Angela Drake – In 1985, she was the sassy-and-confident-but-reluctantly-submissive corporate female looking to hang out at the sausage party without having to play a game of grab-ass to get ahead. In 2013, she’s Kate Upton.
From there, you can go ahead and fill in the rest of the roles, like J.B. Donaldo and Marilyn, with any number of up-and-coming comics.
The point is that in this economy, with the 99% pining for the downfall of the 1%, there’s not a classic story that would be more relatable. And think of all of the ridiculous sh*t in 2013 that a guy could waste his money on. It would put a motorized iceberg to shame.
But You Know That’s Not the Only Plot, Right?
Of course. As we see in the ’85 classic, Monty could only spend so much money on charities and employees for his nonsensical needs, so he needed to do something incredibly reckless and costly in order to really blow the bulk of his $30 million, and he announced his candidacy for mayor under the “None of the Above” platform.
Let’s say that 2013’s Monty Brewster has to spend $300 million to earn the $300 billion, or something like that – so we have him run for president. Pick your comedy targets – cable news, greedy politicians, scumbag lobbyists, protesters on all sides – there’s more material than ever for that story.
And Then the Hero Just Takes his $300 Billion and Disappears?
No, that’s ludicrous. Read almost any story about lottery jackpot winners and what happens to them after they get their 9-figure lump sums.

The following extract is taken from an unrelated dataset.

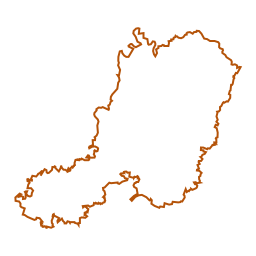 outline of Jhenaidah, Khulna, Bangladesh
{"feature_id": "16705992B77509092527129", "entity_name": "Jhenaidah", "entity_type": "district", "adm_level": 2, "iso_a3": "BGD", "parent_name": "Bangladesh", "parent_adm1": "Khulna", "projection": "albers", "projection_center": [89.072, 23.495], "detail": "fine", "context": "isolated", "style": "outline", "palette": "amber", "viewbox_px": 256, "rotation_deg": 0, "n_neighbors": 0, "source": "geoboundaries", "source_scale": "gbopen_adm2", "svg_char_len": 5797}
<svg xmlns="http://www.w3.org/2000/svg" viewBox="0 0 256 256"><path d="M38.1,172.9L38.4,173.9L36.2,176.5L32.4,175.8L31.1,178.7L32.0,179.8L31.9,180.6L30.2,180.4L28.0,179.0L27.3,179.3L27.5,181.1L29.2,181.8L29.6,182.7L28.3,184.5L27.5,188.2L31.1,188.2L33.1,190.6L31.9,192.9L31.5,195.7L30.0,196.5L27.9,195.9L26.1,193.7L27.1,191.3L25.7,191.4L24.9,191.9L25.6,193.1L25.7,197.3L25.2,198.7L23.0,199.0L23.2,196.9L21.4,196.1L18.7,196.8L19.1,195.1L20.9,194.2L19.7,193.6L15.4,197.5L15.6,200.9L19.1,201.5L20.5,203.5L20.4,206.2L21.4,207.2L24.7,208.4L22.8,214.6L24.7,215.0L27.5,216.9L34.4,219.9L36.1,219.3L36.6,217.7L39.6,218.2L42.4,221.7L41.2,222.0L41.9,223.3L40.8,223.2L41.2,225.6L42.2,225.7L42.6,226.8L43.8,226.8L44.2,226.2L45.6,226.5L46.3,227.8L46.7,227.8L46.9,226.6L51.1,227.7L53.5,226.6L52.5,225.4L52.8,224.1L51.9,223.0L51.7,220.7L53.2,217.0L52.6,216.6L53.0,214.6L53.8,214.1L54.2,215.6L59.1,218.1L57.4,220.9L57.7,222.3L61.9,218.6L63.0,221.0L64.5,222.4L64.6,223.4L66.3,223.4L67.5,221.3L69.3,221.8L70.0,222.9L70.3,222.1L74.5,222.1L74.7,222.8L77.8,223.8L78.5,224.9L78.5,223.1L79.9,223.0L79.9,218.1L81.7,217.4L85.3,217.8L87.1,216.3L85.2,214.6L84.6,214.9L84.7,212.7L85.4,212.4L85.7,213.3L86.8,211.6L87.6,212.2L88.3,209.1L86.9,208.1L86.5,206.9L85.6,207.6L86.0,207.1L84.0,206.3L83.1,207.3L82.8,206.1L88.1,205.5L89.9,206.7L93.6,205.2L94.0,203.0L95.7,203.6L95.9,202.9L97.6,203.7L98.2,203.1L98.4,203.7L99.4,203.2L100.4,204.0L100.8,203.3L102.0,203.8L103.4,202.4L104.5,202.3L105.2,200.7L104.7,200.1L105.0,199.1L104.1,198.1L104.5,197.4L103.2,197.0L105.3,194.6L104.5,191.2L103.3,190.1L103.0,187.9L104.6,187.5L109.3,182.7L111.1,183.2L117.6,182.5L117.7,183.3L119.2,183.9L122.4,181.6L127.2,180.2L127.6,178.8L124.9,178.2L123.9,176.2L121.7,175.8L120.3,174.1L121.0,173.4L123.0,173.5L123.6,172.5L124.2,172.8L124.0,171.9L125.0,171.6L126.5,171.6L127.4,172.7L129.8,172.5L129.3,176.7L133.1,177.7L133.8,177.2L133.9,177.9L134.6,176.8L135.9,177.1L137.5,176.1L138.2,176.9L137.8,178.4L138.9,178.4L139.4,179.3L138.2,182.0L136.3,182.0L135.7,183.0L134.6,183.1L133.5,185.3L134.1,186.9L136.6,188.4L137.6,193.8L134.0,195.9L130.4,199.3L131.8,200.8L135.3,196.9L138.8,195.3L141.9,194.9L146.4,197.2L149.6,200.4L150.6,200.1L150.8,199.1L151.8,200.2L151.4,203.7L154.6,205.9L159.3,207.8L160.2,206.5L163.9,207.0L164.6,203.2L169.1,204.6L172.0,204.1L172.7,201.8L178.2,202.4L180.3,202.1L181.0,201.3L182.2,201.5L184.7,197.5L184.5,195.7L183.6,194.7L185.7,189.1L186.8,192.0L188.4,190.8L189.0,191.1L189.8,189.8L191.3,189.6L191.2,188.9L192.5,189.8L195.9,188.3L196.8,187.5L197.3,185.7L196.4,184.4L195.0,184.2L194.0,182.4L195.7,182.2L196.8,183.2L200.2,182.6L199.4,182.2L199.9,180.9L199.2,179.4L199.0,176.9L200.4,175.9L200.5,174.4L201.6,172.9L199.3,170.8L196.9,170.5L197.0,169.7L199.0,168.6L197.5,165.0L199.7,163.9L198.6,162.0L198.8,161.0L201.2,160.9L202.5,159.0L200.5,157.0L201.3,156.8L202.4,154.9L204.8,153.8L205.9,152.1L203.5,151.5L203.4,150.3L200.9,150.1L201.0,147.5L203.4,147.6L207.2,149.2L207.9,148.3L209.7,148.6L212.3,145.4L214.0,145.0L213.3,144.6L214.5,144.0L214.4,143.4L215.7,143.7L214.8,142.4L216.4,142.4L216.3,139.1L215.8,138.6L216.2,137.7L217.5,137.3L217.7,132.6L216.7,128.2L214.7,127.1L215.7,124.8L217.6,125.4L218.4,123.8L216.4,121.7L217.7,119.8L216.5,116.5L217.5,112.6L217.1,111.7L218.9,111.4L220.1,110.0L220.0,107.0L221.3,106.1L223.0,102.7L223.6,102.2L224.3,102.7L226.7,101.3L227.9,101.6L230.2,97.9L230.3,94.9L228.9,94.1L229.8,90.9L230.5,90.4L231.1,84.9L231.9,85.0L232.7,83.9L233.6,79.1L234.3,78.2L234.0,76.9L233.3,76.8L233.5,76.0L234.2,76.1L235.9,72.9L237.2,73.2L240.6,67.1L239.4,66.9L237.1,67.9L237.1,65.5L236.5,65.1L234.9,64.3L232.7,64.8L231.5,64.4L231.8,61.8L231.1,60.2L226.5,57.2L225.3,55.0L222.4,53.0L222.3,51.7L223.0,50.4L222.7,49.2L220.1,48.3L219.1,47.1L219.3,43.7L218.3,42.2L214.6,41.0L210.0,41.0L207.1,39.1L204.2,38.6L201.4,33.6L199.0,31.0L196.7,30.8L196.4,31.9L194.0,32.1L192.7,33.7L189.9,32.1L187.4,32.5L186.5,33.4L186.7,34.6L185.0,34.9L183.3,37.2L181.1,38.2L178.5,37.7L176.9,36.3L176.0,36.6L175.5,36.0L175.1,37.2L173.7,37.7L173.4,39.3L171.2,39.5L171.5,40.8L168.6,41.2L169.0,42.9L168.4,46.0L164.2,46.0L164.0,45.3L162.6,44.9L161.4,46.0L158.4,46.3L158.4,48.0L156.1,49.4L157.0,53.1L155.3,56.3L154.0,54.3L153.1,51.0L153.6,48.3L155.3,45.0L155.3,43.3L154.6,41.7L152.8,41.4L150.9,44.2L148.7,44.7L148.1,44.0L147.4,39.1L143.5,37.9L143.5,33.1L138.8,33.8L139.4,28.6L138.1,28.2L136.1,28.6L133.7,30.9L133.3,33.4L135.7,36.8L137.5,41.7L140.6,43.3L141.1,44.4L135.9,47.2L134.0,46.4L131.7,44.0L130.5,44.1L128.5,45.8L128.7,46.6L133.3,48.8L128.5,56.9L126.3,56.9L124.3,55.7L122.4,53.3L121.8,50.9L119.8,51.4L118.4,56.8L118.3,60.9L118.9,62.8L118.1,65.3L120.1,69.9L119.0,75.3L117.5,75.1L119.0,77.4L119.6,80.4L118.2,82.7L117.3,88.8L112.3,94.4L110.9,96.8L110.6,99.6L112.0,100.8L110.5,102.0L109.8,104.6L108.3,105.5L109.0,108.9L108.6,109.8L102.7,107.1L101.2,107.8L98.7,107.5L96.4,109.2L96.6,110.4L94.4,113.0L94.2,114.6L94.9,116.4L97.8,119.5L98.5,121.6L97.3,125.5L97.9,132.7L96.6,135.6L94.6,137.2L95.2,138.2L95.0,140.1L92.7,140.1L93.0,145.0L89.5,146.5L89.0,147.4L89.3,148.3L91.9,146.8L95.0,146.4L97.7,147.8L98.1,148.7L97.5,151.0L96.6,151.4L94.7,150.3L94.2,151.0L94.5,152.0L93.8,154.3L95.0,156.3L94.5,157.6L89.9,157.7L88.9,155.6L88.0,155.3L86.4,157.5L89.0,157.9L89.2,159.6L88.4,160.2L84.6,160.2L81.6,158.6L80.9,159.5L79.8,159.1L79.3,160.2L77.4,160.0L77.5,159.4L75.5,159.9L74.5,163.1L74.9,165.0L73.9,165.4L73.9,166.2L72.5,166.5L73.0,167.1L72.6,167.7L71.7,167.2L70.5,168.1L69.9,169.7L70.6,168.9L70.2,170.6L68.1,171.5L68.9,168.9L68.4,168.3L67.2,171.3L65.5,169.8L63.5,169.7L61.8,167.7L61.1,165.6L60.7,167.9L58.8,171.4L55.4,168.0L55.4,166.8L54.7,166.3L53.8,167.1L52.4,167.0L52.0,169.9L48.9,172.8L47.7,173.1L46.7,172.4L46.4,170.1L44.6,169.2L40.6,175.7L42.5,171.7L42.2,171.2L41.7,171.1L39.3,173.4L38.6,173.6L38.1,172.9Z" fill="none" stroke="#b45309" stroke-width="2"/></svg>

A modern day Monty Brewster would lose his mind in this TMZ era of 24/7 cable news attention. My Monty Brewster would lose, or at the very least give the money away, before something more fulfilling happens to him. People don’t want to see the hero become a billionaire anymore. They want to see the hero remain a human.
That’s not to say that I would turn down $300 billion if my great-uncle died and left it to me. Everyone wants to be wealthy, obviously, but it’s not happening without a little work. That’s why I’d write 2013’s Brewster’s Millions for free. You know, if anyone from Warner Bros. happens to read this.